The developed world is accustomed to firing employees when times are hard. But the concept is new for many of the world’s emerging economies. In many cases, the legality and process of how a lay-off even happens is vague. Consider the situation that workers in China and Dubai, United Arab Emirates, are currently facing.

CHINA

China established a the first workplace-protection legislation, known as the Labor Contract Law, last January, which sought to tighten job security and guarantee severance payments. Recent job-discrimination laws also made it easier to file complaints against employers.
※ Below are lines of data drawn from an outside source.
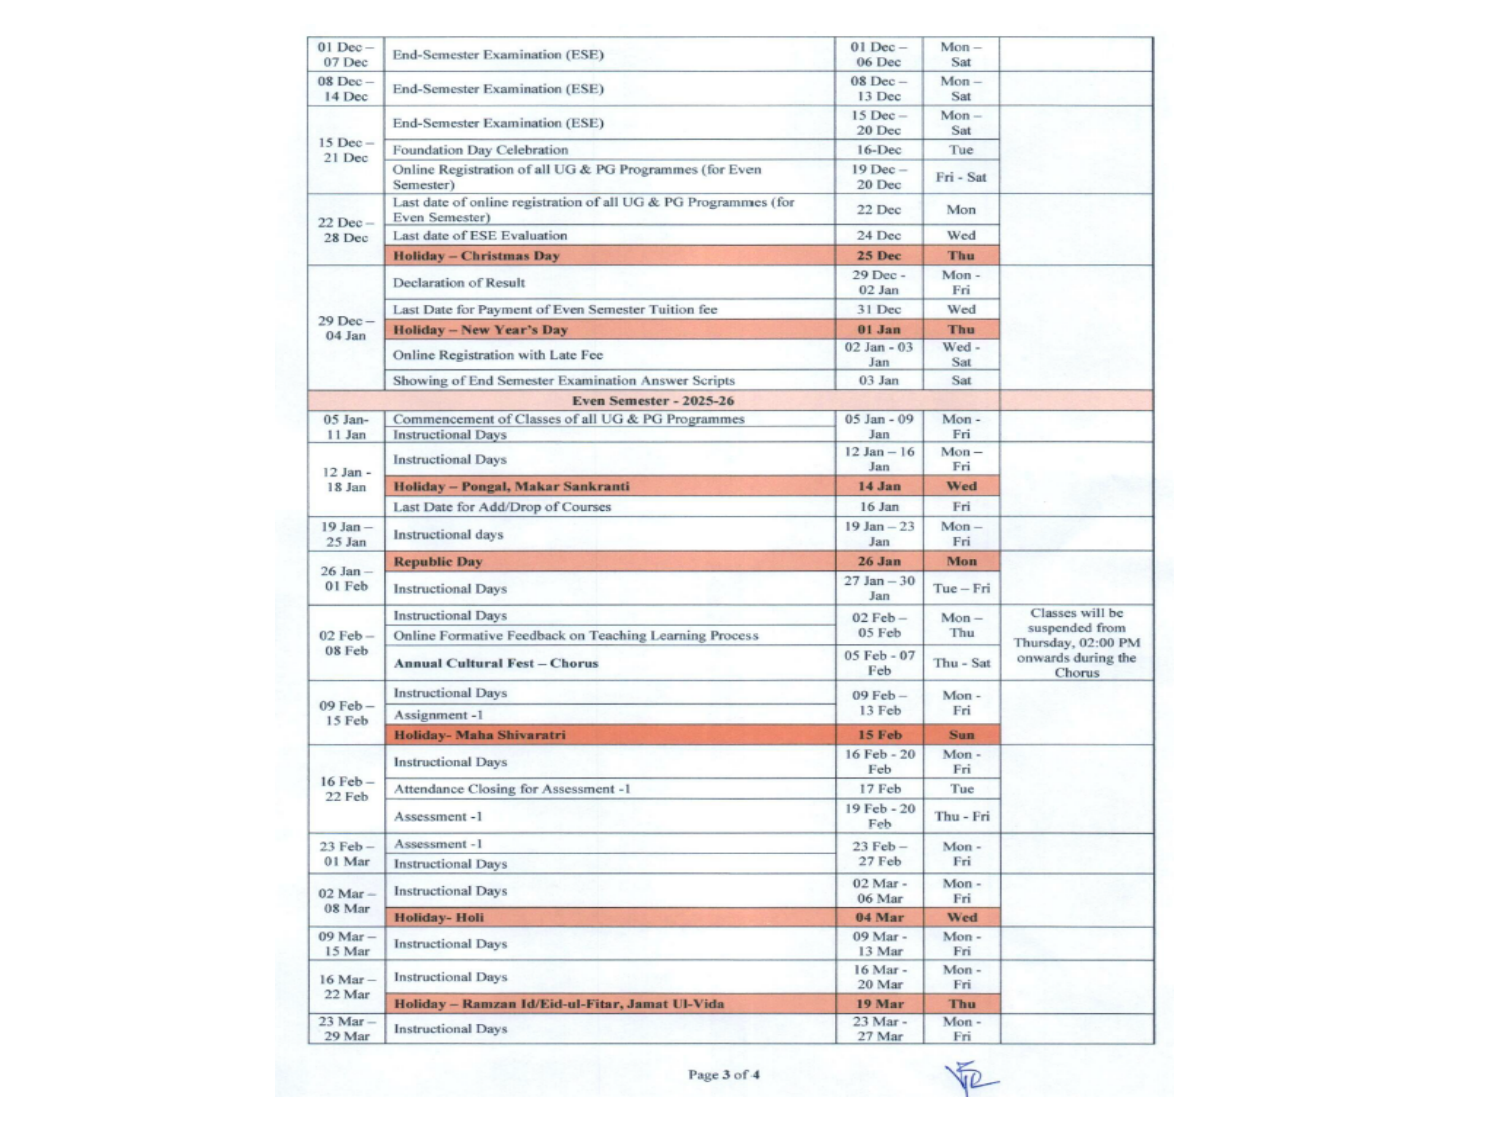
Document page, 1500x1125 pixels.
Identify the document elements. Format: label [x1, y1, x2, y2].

picture [274, 24, 1174, 1097]
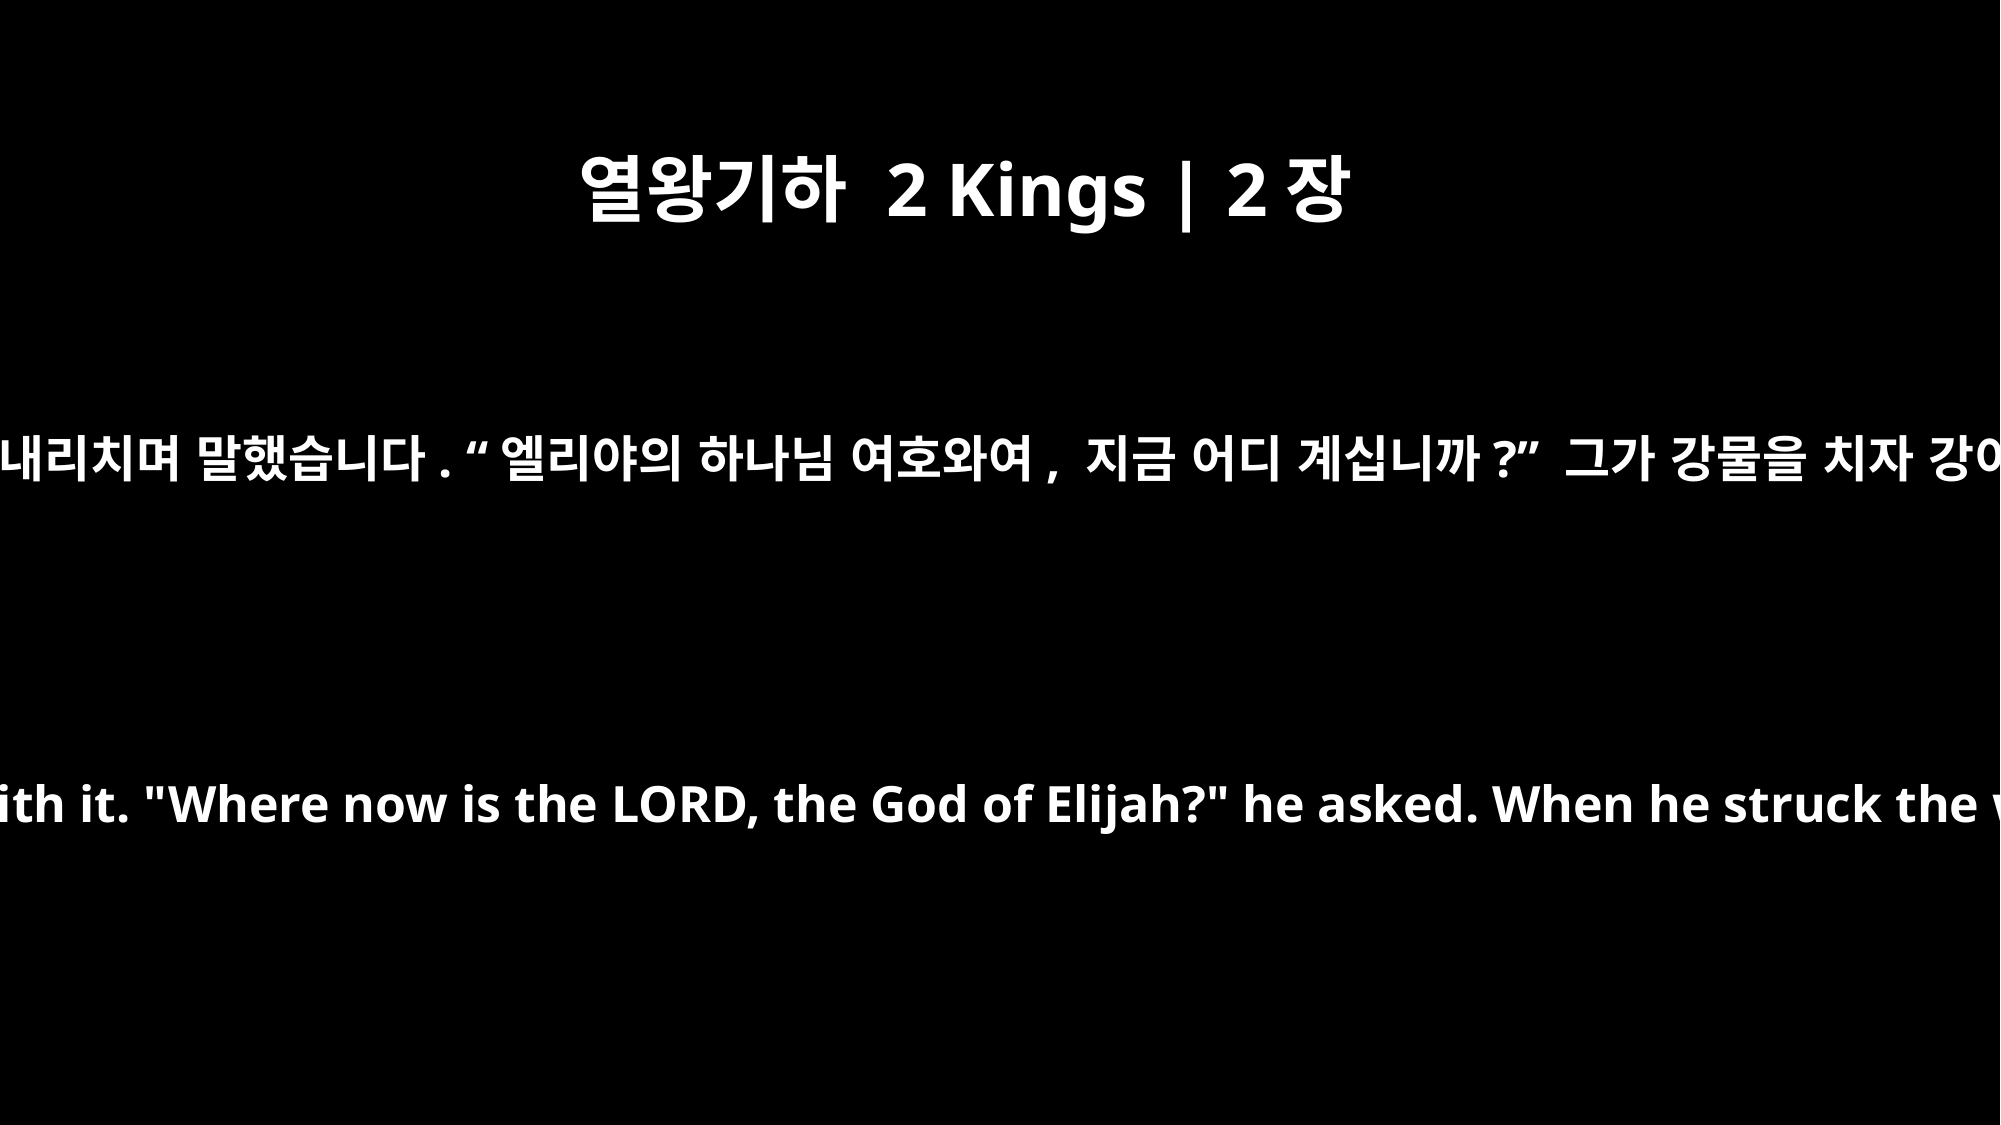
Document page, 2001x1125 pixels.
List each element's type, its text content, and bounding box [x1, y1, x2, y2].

text_box 열왕기하 2 Kings | 2장 [564, 136, 1368, 239]
text_box 14 그러고는 엘리야가 떨어뜨린 겉옷을 잡아 요단 강물을 내리치며 말했습니다. “엘리야의 하나님 여호와여, 지금 어디 계십니까?” 그가 강물을 치자 강이 양쪽으로 갈라졌습니다. 그가 강을 건넜습니다. [0, 359, 2000, 495]
text_box Then he took the cloak that had fallen from him and struck the water with it. "Where now is the LORD, the God of Elijah?" he asked. When he struck the water, it divided to the right and to the left, and he crossed over. [0, 764, 2000, 840]
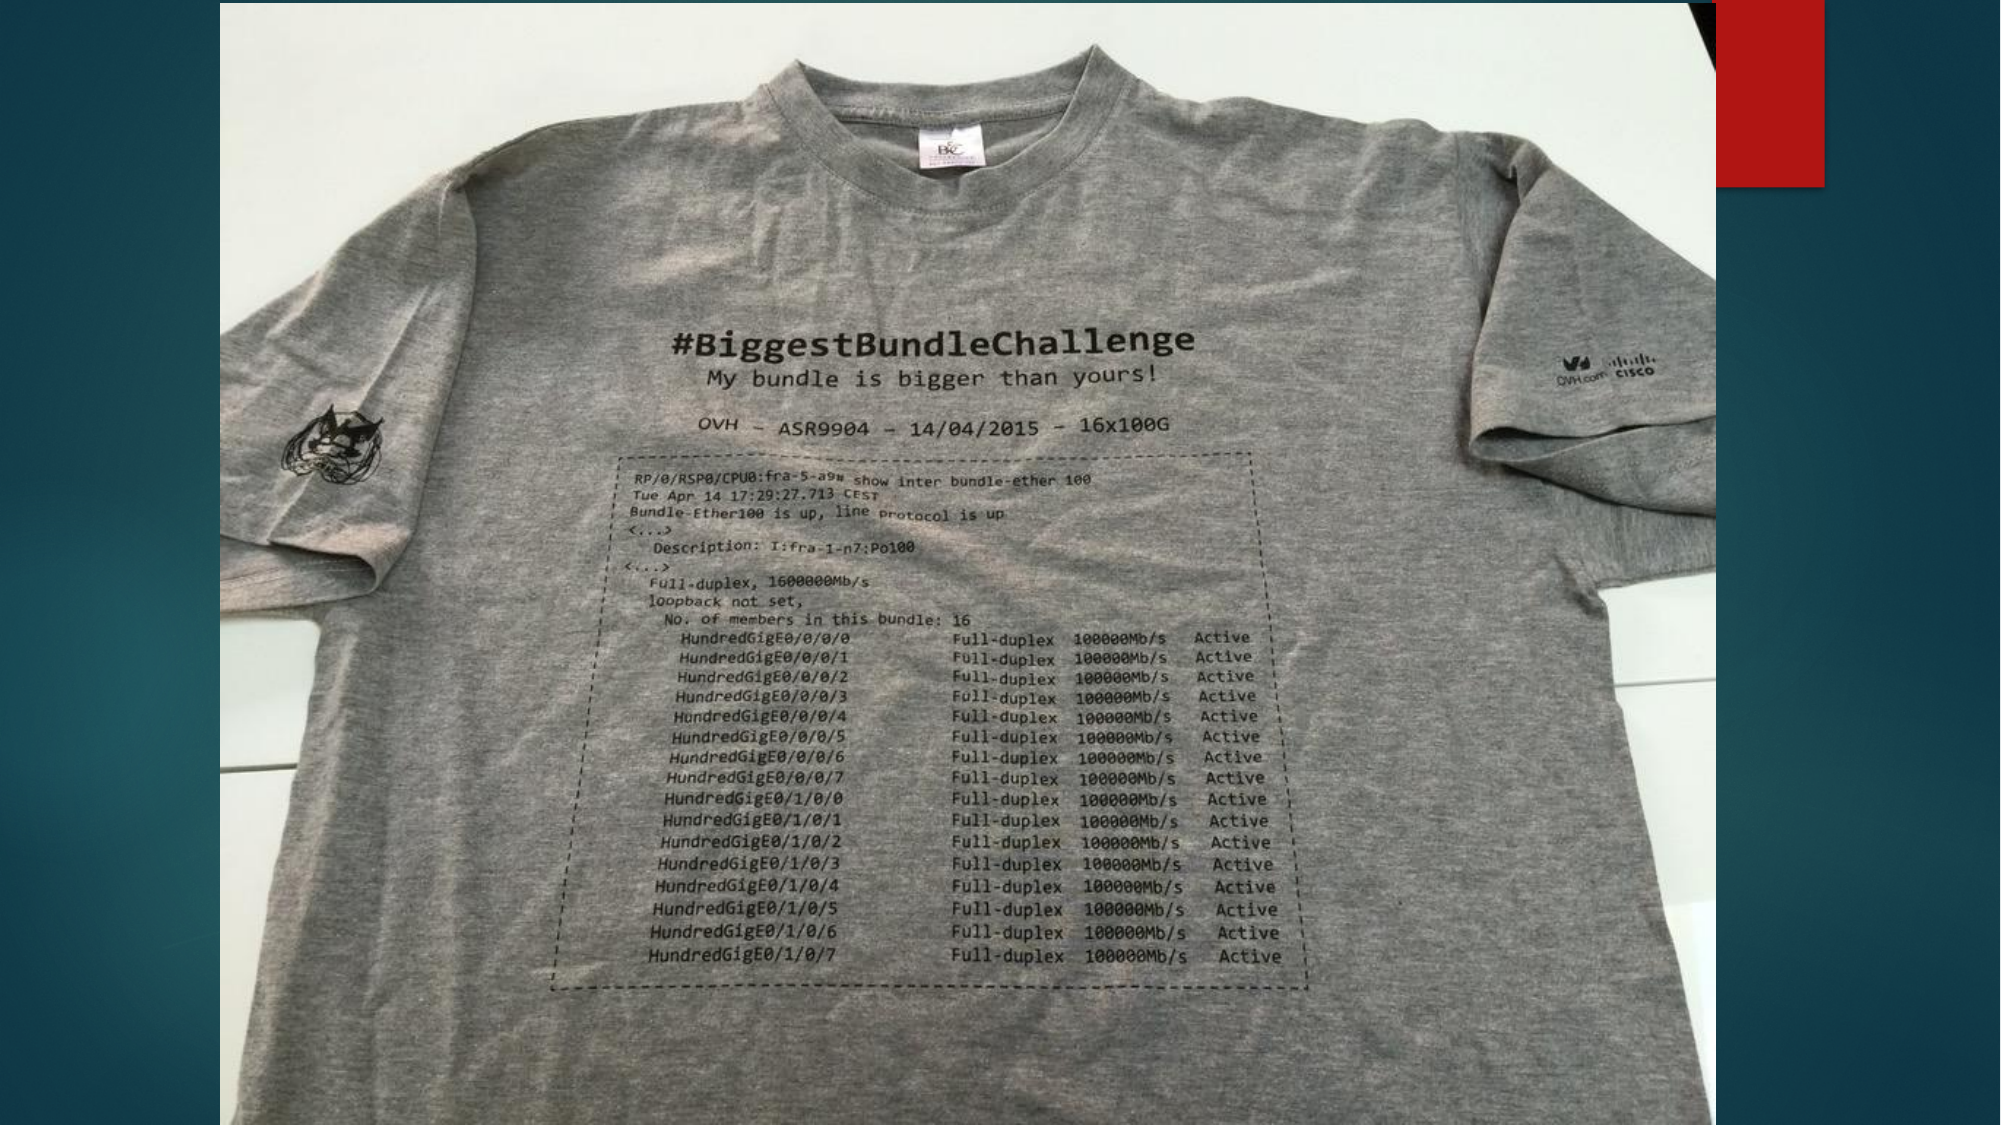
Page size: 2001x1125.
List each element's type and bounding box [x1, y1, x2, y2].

picture [0, 0, 1716, 1125]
But as the global financial crisis hits the heart of the world’s factory floor, worker protections are put on the back burner in an attempt to stop the job loss hemorrhage. Local authorities are permitted to freeze minimum-wage levels, reduce or suspend employer social-insurance contributions. This threatens the public trust in the still-developing rule of law, and the ability of government. Yet these are the types of dodgy practices emerging:

After their factory closed last month, workers from the Shatangbu Yifa Rubber & Hardware Factory in Shenzhen filed for the back pay and severance promised under a contract required by the new law. The Hong Kong-based owner disappeared, according to Shenzhen officials. That left many migrant workers stranded without enough money to return to their hometowns hundreds of miles away. About a third of the factory’s 300 workers went to the Shenzhen government to request a speedy resolution of their case… Local officials later gave the employees 500 yuan ($73) in back pay from a special fund, but said other claims would have to go through a bankruptcy court.

DUBAI, UAE

The UAE is experiencing its first mass job losses across the board for the first time ever, and such a situation was not envisioned to happen anytime soon be legislators. Essentially no new labor laws have been established in a decade, and the concept of redundancy does not exist in statute. Interpretation is varied, no compensation payments are clearly required in such an event, and by law, prior written notice is sufficient to lay off employees.

That being said, there are certain minimum statutory entitlements—all accrued benefits (such as accrued but unutilised leave) and so-called termination “gratuity” must be paid, and in the event of foreign employees—a major issue in Dubai, where 80% of the population is foreign—paying for repatriation is also an obligation. However, employers that refuse to pay for accrued benefits and gratuity have a wide leeway to escape prosecution.

The authorities are starting to look at managing redundancy compensation to address a lack of legislation, but at very least, according to one local lawyer:

employers in the UAE were ill prepared to deal with the effects of the volatile world economy and have had little option but to let their employees go, and this will undoubtedly continue into 2009.